The Shift to Agentic Security

Traditional LLM security evaluations focus on static prompt injection or output filtering. However, autonomous agentic systems—which utilize tools, maintain state, and execute multi-step decision-making—introduce new attack vectors that standard benchmarks fail to capture. RIFT-Bench addresses this by providing a unified, architecture-agnostic methodology for evaluating these complex systems.

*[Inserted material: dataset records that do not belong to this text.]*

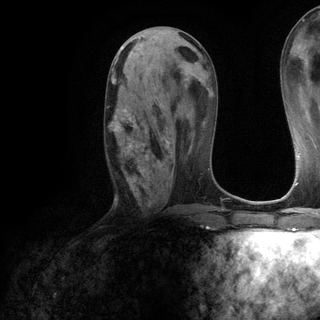
Breast MRI (dynamic contrast-enhanced), one axial slice; position 55 of 120 along the scan axis; cropped to one breast; dynamic contrast-enhanced series, time point 2 of 6 at this slice position (early post-contrast); 3 T; TE 2.8 ms, TR 7.2 ms; 1.2 mm slice thickness; 320 × 320 image matrix. Female patient.
Outlined on this slice (semi-automatically segmented with operator editing):
- enhancing-tissue mask used for the functional tumour volume (all voxels passing the contrast-enhancement thresholds inside the analysis volume; usually the tumour): box from (x=108, y=73) to (x=169, y=190) px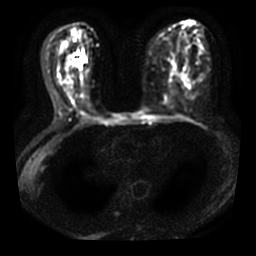
Breast MRI, one axial slice. Slice 17 of 40 in the series (ordered by position). Diffusion-weighted series; image 2 of 4 stored at this slice position (different b-values; order by instance number). 3 T. 256 × 256 image matrix, field of view 320 × 320 mm. Female patient.
Outlined on this slice (manually delineated by an expert):
- tumour on diffusion-weighted imaging: bounding box (x1, y1, x2, y2) in pixels: (75, 59, 82, 67)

The Two-Phase Evaluation Pipeline

RIFT-Bench utilizes a graph-based hierarchical representation to map the structure of an agentic system, allowing it to evaluate diverse implementations consistently. The evaluation process consists of two automated phases:

  1. Discovery: The framework maps the system's structure, identifying key components, tool access, and decision-making pathways. This creates a functional graph that serves as the basis for the subsequent attack phase.
  2. Scanning: Using the discovered structure, the framework deploys adaptive adversarial probes. These probes are designed to be dynamic, adjusting their strategy based on the agent's responses to uncover vulnerabilities in logic, tool usage, or goal-oriented behavior.

Versatility in Evaluation

Beyond identifying vulnerabilities, RIFT-Bench is designed to evaluate the efficacy of specific mitigation strategies. By testing the same agent architecture with and without security guardrails, developers can quantify the impact of their defenses. The authors validated this methodology across 45 distinct agentic systems, demonstrating that the framework generalizes effectively across heterogeneous architectures, providing a scalable foundation for ongoing security research and production-grade safety testing.